Background: Bacterial translocation occurs in humans and is associated with an increased incidence of septic morbidity. The aims of this study were to determine the prevalence of bacterial translocation in patients undergoing open abdominal aortic aneurysm (AAA) repair and to identify any association with postoperative septic complications.
Methods: This was a prospective observational study in which patients undergoing aneurysm repair were assessed for evidence of bacterial translocation by culture of a mesenteric lymph node (MLN), small bowel serosal exudate and thrombus within the aneurysm. All postoperative septic complications were recorded.
Results: A total of 51 patients was studied (40 men, 11 women; median age 72 years).
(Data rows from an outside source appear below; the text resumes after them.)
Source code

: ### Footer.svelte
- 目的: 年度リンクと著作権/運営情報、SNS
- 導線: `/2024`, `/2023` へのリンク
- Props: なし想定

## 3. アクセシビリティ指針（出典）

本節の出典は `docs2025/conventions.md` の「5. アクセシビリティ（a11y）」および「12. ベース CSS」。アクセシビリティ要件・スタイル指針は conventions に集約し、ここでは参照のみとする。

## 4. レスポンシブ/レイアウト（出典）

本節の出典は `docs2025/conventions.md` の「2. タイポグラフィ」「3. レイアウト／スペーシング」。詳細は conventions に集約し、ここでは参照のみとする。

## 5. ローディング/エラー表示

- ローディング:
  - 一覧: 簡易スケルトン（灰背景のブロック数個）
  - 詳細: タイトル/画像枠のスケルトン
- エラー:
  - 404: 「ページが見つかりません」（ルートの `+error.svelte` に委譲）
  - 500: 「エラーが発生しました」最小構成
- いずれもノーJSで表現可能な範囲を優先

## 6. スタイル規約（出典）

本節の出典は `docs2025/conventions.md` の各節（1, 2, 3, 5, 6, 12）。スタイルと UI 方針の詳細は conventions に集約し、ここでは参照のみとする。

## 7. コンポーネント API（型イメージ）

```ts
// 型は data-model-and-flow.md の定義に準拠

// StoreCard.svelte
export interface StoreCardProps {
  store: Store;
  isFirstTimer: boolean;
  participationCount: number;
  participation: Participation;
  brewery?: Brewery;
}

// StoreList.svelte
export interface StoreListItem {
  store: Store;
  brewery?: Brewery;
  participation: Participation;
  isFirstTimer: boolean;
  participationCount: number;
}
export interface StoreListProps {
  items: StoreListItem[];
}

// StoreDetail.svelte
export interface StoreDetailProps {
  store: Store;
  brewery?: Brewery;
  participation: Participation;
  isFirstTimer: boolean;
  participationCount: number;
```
Enteric bacteria were isolated from the MLNs of five patients (prevalence of bacterial translocation 10 per cent), one of whom also yielded growth from the serosal exudate. Septic morbidity occurred in four of five patients in whom bacterial translocation was identified, compared with nine of 46 in those without translocation (P = 0.013, Fisher's exact test, mid P). One patient in whom Escherichia coli was grown from the MLN developed an aortoenteric fistula, with a coliform species isolated from the graft.
Conclusion: This study suggests that bacterial translocation occurs in patients undergoing AAA repair. It is associated with an increased incidence of postoperative septic morbidity and provides a possible mechanism for infection of prosthetic aortic grafts.